*Your tasks*
• 1. In the article on college student mental health, what percentage of students at post-secondary institutions in Canada reported "overwhelming anxiety" in 2019?
• 2. Repeat the part of the article on college student mental health that starts at the words "#LiveLoveLaugh #SelfLove #MentalHealthAwareness" and stops after the words "green juice recipes.".

*Text provided*

- - - - - - -

#BeReal, are you taking care of yourself? – College Student Mental Health
Maria Belén Rios Sialer | March 30, 2023 | 5 min read
This article will provide guidance on how to take care of your mental health as a student in college or university. This can include therapy, meditation, mindfulness, and other ways of reducing stress.
Table of Contents:
1 – Student’s mental health
2 – How can you take better care of yourself?
3 – How do you get started with mindfulness?
Student’s mental health
After the high of High School graduation and yellow-mellow summer, comes for many, the first semester in university. What is usually perceived in mainstream culture as the start of the best 5 years of your life, can be hard to navigate. Between classes, meeting new people, living away from family & childhood friends, dealing with roommates, learning how to cook and clean, etc. When and how do students take care of themselves?
While freshman 15 and impostor syndrome are very common for new university students adjusting to their environment, studies show that the mental health of all students, regardless of the year of their studies, is in decline. It is particularly hard for students with disabilities and minorities. In 2019, 69% of students across different post-secondary institutions in Canada reported “overwhelming anxiety”. Chances are if you feel uneasy, you are not alone.
Physical and mental health might not be seen as urgent as getting the best grade or attending a club meeting. In other words, it is not prioritized and left unattended unless the situation escalates. Not only are students under extreme stress, but they are a population at risk since the age of onset of many mental illnesses overlaps with college formative years.
What can be done? How can you better take care of yourself? Why is Mental Health important?
How can you take better care of yourself?
#LiveLoveLaugh #SelfLove #MentalHealthAwareness
The recent wave of social media hashtags encourages being more open and honest regarding daily struggles, taking a step towards normalizing having an open conversation regarding mental health. Social media influencers and celebrities have come forward, and while their transparency is admirable, What steps are tangible for normal people in terms of well-being? The rising awareness of wellness should not end with green juice recipes.

- - - - - - -

*Records*
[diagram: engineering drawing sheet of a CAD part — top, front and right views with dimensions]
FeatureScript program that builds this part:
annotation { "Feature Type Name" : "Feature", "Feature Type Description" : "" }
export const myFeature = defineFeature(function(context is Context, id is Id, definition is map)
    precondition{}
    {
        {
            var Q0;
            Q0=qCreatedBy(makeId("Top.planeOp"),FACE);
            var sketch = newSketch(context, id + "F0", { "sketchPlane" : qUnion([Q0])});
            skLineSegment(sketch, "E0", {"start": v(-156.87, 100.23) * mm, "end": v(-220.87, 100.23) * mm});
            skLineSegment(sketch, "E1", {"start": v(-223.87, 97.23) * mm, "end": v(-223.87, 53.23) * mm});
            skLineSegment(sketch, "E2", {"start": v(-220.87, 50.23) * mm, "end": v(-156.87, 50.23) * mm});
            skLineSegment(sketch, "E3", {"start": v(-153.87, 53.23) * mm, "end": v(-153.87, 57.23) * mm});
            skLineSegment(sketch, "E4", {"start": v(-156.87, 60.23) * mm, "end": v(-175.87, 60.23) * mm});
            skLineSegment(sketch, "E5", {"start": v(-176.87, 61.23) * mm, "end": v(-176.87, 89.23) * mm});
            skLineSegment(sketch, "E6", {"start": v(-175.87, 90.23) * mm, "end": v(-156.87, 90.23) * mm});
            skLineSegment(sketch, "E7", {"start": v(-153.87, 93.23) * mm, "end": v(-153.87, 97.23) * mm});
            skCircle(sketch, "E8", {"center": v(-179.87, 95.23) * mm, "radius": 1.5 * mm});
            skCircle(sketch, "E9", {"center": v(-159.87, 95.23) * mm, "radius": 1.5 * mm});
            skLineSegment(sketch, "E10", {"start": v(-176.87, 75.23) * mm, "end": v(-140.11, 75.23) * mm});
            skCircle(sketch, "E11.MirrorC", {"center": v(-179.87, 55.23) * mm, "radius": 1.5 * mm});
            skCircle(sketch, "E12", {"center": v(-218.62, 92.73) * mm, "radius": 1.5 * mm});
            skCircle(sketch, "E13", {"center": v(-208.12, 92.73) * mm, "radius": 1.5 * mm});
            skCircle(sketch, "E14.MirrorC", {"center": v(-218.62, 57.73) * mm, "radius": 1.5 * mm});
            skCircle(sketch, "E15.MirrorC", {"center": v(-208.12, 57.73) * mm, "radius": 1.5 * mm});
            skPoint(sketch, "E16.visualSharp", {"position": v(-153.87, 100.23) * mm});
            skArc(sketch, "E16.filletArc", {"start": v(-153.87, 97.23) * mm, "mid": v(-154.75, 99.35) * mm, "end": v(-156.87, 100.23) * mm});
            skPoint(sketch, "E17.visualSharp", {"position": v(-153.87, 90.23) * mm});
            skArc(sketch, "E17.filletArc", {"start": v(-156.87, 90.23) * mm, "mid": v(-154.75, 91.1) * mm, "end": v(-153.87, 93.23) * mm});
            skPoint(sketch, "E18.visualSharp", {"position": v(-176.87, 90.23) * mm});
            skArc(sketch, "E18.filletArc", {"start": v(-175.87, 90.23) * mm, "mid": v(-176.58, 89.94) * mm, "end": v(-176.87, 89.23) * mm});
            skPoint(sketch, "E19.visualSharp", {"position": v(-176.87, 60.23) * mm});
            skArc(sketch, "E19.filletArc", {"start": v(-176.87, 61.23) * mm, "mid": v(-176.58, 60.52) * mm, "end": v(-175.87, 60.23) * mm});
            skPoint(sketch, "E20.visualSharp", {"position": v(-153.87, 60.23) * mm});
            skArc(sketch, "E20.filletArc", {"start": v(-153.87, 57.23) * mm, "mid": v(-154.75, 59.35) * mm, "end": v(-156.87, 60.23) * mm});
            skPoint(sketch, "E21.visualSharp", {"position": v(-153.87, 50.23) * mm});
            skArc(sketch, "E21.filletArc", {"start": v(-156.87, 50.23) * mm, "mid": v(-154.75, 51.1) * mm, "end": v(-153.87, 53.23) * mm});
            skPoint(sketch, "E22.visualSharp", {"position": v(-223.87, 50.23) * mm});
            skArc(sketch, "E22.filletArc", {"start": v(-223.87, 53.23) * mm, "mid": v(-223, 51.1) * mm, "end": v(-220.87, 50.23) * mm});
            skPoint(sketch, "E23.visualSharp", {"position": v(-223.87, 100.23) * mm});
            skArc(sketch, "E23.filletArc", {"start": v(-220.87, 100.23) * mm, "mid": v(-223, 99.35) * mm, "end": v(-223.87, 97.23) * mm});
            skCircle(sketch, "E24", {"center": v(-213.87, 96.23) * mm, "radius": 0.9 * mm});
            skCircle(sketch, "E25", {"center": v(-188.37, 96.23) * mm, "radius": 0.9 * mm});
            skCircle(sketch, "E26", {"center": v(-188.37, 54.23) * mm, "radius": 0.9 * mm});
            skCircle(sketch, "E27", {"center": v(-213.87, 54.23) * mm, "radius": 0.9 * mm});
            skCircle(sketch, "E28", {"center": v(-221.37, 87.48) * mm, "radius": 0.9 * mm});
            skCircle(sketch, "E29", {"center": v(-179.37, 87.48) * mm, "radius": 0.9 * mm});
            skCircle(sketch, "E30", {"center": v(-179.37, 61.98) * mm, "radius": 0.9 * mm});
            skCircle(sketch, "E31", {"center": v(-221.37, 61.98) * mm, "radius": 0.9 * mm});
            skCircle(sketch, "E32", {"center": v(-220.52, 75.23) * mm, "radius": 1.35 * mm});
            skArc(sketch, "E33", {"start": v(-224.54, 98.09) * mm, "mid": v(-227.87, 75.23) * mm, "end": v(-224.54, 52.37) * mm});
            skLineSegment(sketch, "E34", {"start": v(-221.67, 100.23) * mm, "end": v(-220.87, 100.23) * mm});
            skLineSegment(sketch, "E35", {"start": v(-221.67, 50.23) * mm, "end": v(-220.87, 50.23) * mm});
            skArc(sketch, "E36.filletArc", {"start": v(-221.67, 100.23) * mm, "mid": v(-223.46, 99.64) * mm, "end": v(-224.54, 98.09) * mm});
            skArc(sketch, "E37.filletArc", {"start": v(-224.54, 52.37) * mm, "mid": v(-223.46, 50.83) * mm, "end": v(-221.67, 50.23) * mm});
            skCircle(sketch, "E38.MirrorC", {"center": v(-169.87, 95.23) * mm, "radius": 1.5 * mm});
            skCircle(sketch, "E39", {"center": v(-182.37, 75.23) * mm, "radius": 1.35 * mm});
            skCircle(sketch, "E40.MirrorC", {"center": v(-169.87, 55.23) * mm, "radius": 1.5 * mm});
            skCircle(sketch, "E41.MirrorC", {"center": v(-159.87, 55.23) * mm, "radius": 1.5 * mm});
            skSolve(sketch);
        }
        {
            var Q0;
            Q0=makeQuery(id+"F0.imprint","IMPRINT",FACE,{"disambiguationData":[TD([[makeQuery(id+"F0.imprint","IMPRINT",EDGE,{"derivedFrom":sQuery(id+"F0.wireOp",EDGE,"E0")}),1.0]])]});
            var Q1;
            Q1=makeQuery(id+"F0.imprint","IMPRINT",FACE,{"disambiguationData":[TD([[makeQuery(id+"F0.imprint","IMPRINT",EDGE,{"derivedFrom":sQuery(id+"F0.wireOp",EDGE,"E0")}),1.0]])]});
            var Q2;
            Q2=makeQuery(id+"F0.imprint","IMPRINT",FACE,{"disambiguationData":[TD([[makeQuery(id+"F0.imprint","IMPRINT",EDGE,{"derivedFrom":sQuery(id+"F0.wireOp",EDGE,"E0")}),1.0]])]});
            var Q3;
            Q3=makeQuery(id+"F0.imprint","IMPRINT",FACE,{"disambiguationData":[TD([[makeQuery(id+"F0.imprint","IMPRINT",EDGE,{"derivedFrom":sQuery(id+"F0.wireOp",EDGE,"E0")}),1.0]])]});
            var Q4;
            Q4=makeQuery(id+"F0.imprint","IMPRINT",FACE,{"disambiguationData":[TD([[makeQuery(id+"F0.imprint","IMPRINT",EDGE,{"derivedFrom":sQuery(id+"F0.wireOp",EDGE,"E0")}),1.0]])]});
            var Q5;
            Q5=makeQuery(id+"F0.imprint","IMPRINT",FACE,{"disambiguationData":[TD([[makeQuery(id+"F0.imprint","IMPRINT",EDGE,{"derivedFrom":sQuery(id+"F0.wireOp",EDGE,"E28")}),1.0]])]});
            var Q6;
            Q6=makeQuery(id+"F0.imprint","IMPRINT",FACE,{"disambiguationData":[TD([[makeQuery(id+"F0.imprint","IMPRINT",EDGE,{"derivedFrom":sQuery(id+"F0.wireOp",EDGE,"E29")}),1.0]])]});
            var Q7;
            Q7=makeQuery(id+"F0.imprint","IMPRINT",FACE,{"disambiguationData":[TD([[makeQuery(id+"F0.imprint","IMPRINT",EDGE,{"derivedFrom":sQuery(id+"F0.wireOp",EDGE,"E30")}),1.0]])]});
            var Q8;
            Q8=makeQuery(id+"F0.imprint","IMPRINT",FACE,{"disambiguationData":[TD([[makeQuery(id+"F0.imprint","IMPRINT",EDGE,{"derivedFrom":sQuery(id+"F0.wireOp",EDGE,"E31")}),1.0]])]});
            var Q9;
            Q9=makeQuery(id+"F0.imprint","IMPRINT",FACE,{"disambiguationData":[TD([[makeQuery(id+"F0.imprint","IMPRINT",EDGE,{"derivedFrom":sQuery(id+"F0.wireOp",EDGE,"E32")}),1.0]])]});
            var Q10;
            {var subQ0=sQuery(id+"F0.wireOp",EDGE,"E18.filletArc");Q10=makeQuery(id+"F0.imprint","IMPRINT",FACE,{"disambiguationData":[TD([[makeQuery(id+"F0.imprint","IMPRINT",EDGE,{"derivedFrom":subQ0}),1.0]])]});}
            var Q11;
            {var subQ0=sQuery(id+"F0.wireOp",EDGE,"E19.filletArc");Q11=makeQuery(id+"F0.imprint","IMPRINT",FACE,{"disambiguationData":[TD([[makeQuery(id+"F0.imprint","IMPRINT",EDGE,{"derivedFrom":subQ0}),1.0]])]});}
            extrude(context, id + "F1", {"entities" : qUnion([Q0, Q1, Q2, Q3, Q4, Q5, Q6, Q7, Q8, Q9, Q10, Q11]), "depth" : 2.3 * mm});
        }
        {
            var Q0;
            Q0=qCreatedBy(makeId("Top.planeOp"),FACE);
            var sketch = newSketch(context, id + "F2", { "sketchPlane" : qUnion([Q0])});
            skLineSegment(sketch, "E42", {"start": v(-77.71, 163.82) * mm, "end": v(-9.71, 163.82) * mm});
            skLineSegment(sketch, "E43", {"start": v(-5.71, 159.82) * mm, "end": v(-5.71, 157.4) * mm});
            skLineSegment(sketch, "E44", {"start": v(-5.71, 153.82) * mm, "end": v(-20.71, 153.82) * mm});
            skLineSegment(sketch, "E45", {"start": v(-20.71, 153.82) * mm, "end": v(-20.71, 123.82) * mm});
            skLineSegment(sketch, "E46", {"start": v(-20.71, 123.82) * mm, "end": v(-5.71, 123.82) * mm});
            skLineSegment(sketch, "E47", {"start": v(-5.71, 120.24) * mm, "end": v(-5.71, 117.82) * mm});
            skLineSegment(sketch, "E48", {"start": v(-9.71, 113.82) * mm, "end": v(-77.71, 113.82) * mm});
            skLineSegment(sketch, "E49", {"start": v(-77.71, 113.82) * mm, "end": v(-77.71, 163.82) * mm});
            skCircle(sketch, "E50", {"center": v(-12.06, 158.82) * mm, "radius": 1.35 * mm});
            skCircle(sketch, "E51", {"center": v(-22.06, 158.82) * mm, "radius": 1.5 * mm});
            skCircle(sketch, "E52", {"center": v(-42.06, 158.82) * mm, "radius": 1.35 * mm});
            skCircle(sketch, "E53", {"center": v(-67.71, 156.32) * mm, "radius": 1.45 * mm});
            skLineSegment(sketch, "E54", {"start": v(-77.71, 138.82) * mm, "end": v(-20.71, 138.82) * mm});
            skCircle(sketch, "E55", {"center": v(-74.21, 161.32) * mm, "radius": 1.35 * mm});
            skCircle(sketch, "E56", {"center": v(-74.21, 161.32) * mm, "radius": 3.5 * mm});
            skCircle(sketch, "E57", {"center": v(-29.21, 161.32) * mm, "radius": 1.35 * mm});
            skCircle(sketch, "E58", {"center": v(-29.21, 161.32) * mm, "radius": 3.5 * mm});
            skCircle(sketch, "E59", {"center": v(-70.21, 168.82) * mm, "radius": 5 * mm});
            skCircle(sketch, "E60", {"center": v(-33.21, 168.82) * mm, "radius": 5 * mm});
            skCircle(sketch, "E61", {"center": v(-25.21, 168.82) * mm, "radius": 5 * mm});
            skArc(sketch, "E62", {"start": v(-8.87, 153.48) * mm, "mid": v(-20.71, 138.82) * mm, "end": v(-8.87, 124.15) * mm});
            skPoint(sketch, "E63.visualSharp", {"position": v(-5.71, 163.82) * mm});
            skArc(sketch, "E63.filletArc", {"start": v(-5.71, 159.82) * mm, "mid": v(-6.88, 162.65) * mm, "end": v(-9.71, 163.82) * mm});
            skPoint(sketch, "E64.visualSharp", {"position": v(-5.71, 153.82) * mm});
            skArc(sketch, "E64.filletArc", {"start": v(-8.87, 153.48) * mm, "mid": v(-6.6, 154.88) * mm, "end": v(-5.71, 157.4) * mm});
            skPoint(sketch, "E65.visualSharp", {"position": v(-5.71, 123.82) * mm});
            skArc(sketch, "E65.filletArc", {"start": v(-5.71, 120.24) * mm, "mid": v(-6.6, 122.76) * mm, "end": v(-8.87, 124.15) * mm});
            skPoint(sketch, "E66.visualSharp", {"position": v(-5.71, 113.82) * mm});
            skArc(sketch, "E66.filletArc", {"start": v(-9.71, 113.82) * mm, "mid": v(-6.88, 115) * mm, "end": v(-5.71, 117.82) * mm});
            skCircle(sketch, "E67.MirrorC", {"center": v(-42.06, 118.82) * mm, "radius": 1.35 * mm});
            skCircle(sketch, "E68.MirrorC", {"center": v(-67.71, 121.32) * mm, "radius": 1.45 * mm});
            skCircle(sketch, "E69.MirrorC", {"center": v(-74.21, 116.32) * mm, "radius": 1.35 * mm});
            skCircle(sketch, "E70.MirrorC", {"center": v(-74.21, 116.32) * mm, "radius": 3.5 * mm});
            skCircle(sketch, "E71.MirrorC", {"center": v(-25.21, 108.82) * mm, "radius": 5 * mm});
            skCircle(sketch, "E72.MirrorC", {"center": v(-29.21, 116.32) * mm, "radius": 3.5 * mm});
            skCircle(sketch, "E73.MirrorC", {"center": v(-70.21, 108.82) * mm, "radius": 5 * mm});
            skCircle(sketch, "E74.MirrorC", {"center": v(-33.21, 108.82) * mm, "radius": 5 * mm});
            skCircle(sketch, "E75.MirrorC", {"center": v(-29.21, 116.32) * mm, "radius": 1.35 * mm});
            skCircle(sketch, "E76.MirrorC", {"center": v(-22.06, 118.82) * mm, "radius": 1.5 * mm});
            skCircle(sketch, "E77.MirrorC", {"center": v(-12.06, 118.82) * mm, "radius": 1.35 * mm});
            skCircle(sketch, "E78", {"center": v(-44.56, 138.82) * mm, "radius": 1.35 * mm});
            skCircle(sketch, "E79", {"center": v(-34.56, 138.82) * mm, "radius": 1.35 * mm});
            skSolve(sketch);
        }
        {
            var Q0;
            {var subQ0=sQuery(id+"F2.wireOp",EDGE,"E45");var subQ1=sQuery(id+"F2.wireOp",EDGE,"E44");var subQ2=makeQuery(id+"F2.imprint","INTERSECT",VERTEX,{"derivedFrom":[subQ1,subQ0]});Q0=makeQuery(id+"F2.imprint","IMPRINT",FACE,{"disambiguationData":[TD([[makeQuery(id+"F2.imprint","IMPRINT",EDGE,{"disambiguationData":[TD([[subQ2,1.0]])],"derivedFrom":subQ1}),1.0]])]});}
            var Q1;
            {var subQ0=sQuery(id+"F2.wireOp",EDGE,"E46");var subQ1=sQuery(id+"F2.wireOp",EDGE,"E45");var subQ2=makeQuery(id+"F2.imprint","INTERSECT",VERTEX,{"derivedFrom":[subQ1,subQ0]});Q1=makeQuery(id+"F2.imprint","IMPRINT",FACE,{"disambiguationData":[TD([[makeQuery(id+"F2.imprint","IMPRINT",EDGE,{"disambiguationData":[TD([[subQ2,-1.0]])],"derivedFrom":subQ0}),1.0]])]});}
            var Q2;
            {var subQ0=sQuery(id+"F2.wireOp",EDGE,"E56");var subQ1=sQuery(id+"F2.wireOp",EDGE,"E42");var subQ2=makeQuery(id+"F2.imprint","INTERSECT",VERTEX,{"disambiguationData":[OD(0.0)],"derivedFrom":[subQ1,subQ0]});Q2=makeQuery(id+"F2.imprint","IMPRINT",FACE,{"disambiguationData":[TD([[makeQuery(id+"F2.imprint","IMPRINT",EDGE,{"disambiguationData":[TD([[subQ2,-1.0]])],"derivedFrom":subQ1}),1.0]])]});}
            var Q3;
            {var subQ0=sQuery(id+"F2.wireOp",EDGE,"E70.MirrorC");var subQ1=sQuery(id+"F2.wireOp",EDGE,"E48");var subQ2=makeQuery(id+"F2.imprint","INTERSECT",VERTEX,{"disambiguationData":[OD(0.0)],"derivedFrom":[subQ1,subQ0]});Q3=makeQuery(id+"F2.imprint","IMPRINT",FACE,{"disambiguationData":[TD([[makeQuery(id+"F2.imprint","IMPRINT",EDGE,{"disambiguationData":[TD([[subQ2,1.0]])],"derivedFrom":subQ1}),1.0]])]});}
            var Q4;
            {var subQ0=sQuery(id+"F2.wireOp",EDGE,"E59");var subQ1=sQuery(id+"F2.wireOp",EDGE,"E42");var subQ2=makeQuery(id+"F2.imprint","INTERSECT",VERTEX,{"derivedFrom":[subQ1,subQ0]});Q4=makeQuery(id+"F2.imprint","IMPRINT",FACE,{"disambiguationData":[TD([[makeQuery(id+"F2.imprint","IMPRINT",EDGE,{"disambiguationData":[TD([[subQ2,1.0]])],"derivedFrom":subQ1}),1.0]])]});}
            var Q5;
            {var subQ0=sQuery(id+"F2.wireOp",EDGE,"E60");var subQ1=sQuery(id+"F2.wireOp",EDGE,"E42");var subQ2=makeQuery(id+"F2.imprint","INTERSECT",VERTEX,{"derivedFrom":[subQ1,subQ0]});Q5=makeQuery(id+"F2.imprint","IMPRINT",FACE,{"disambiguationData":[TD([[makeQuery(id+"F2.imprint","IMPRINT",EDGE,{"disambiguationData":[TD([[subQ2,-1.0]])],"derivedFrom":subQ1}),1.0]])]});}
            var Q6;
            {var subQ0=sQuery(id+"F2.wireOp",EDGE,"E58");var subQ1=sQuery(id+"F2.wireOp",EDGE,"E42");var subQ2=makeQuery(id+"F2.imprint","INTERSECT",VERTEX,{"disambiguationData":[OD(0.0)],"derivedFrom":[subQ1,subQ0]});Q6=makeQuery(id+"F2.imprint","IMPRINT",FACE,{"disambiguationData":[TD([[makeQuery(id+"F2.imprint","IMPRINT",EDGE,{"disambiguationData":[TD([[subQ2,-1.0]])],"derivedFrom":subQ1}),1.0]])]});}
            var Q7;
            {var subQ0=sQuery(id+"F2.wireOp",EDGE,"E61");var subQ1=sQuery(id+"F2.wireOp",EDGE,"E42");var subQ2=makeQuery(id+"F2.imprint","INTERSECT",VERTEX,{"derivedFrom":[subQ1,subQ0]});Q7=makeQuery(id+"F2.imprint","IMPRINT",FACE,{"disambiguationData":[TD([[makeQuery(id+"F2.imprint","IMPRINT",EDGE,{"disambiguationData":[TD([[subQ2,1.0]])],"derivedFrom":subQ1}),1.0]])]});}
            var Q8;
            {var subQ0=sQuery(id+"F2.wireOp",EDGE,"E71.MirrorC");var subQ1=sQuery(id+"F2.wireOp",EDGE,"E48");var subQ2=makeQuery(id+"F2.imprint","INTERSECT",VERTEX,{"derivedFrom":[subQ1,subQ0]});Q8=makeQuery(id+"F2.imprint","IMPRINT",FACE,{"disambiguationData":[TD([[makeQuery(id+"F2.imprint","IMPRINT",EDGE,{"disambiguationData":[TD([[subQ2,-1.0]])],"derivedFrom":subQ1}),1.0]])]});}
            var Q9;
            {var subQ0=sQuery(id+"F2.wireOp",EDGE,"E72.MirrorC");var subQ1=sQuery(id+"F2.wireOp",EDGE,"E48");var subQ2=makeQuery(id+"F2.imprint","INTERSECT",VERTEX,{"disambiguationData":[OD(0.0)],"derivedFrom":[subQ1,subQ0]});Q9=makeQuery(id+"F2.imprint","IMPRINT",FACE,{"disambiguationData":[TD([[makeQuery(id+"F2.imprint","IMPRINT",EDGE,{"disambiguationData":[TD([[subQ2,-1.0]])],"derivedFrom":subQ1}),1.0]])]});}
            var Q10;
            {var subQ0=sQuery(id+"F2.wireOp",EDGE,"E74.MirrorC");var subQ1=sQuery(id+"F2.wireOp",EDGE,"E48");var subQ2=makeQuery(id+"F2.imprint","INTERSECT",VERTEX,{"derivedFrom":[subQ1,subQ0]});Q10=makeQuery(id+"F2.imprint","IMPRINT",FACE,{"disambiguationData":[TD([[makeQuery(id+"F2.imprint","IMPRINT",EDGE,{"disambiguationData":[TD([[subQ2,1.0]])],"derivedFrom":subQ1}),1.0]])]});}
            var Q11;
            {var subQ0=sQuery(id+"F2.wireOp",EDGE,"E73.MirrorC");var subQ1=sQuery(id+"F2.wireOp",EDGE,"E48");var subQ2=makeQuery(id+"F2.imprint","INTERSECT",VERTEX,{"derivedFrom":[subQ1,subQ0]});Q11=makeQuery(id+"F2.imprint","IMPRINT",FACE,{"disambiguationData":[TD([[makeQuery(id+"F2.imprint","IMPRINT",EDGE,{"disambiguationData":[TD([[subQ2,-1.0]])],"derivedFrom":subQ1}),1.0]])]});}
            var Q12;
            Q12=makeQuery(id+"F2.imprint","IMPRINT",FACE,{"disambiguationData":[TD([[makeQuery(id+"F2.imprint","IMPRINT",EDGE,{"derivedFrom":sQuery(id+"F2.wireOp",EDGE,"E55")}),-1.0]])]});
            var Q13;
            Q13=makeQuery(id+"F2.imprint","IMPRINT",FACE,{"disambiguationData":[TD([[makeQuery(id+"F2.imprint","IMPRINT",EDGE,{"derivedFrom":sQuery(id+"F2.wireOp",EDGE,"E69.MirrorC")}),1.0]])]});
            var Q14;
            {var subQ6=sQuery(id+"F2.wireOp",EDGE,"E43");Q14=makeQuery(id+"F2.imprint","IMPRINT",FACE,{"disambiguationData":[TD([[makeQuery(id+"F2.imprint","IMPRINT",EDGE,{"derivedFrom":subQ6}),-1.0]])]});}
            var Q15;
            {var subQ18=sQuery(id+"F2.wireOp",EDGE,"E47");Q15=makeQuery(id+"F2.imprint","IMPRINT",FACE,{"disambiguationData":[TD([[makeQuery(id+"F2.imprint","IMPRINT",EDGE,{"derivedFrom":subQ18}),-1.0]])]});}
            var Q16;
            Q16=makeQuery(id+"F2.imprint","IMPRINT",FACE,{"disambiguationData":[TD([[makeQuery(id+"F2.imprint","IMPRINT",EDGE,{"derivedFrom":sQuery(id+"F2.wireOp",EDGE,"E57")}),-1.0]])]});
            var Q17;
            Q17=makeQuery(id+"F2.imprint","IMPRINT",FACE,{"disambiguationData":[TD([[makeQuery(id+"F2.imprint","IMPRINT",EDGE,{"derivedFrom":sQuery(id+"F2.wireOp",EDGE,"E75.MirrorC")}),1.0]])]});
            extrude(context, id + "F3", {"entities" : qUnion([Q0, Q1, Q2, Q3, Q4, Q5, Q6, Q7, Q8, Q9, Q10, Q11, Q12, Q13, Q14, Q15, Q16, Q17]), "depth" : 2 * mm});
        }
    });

- - - - - - -

*Exercise responses*
• 1. 69% of students reported "overwhelming anxiety" in 2019.

• 2.
#LiveLoveLaugh #SelfLove #MentalHealthAwareness
The recent wave of social media hashtags encourages being more open and honest regarding daily struggles, taking a step towards normalizing having an open conversation regarding mental health. Social media influencers and celebrities have come forward, and while their transparency is admirable, What steps are tangible for normal people in terms of well-being? The rising awareness of wellness should not end with green juice recipes.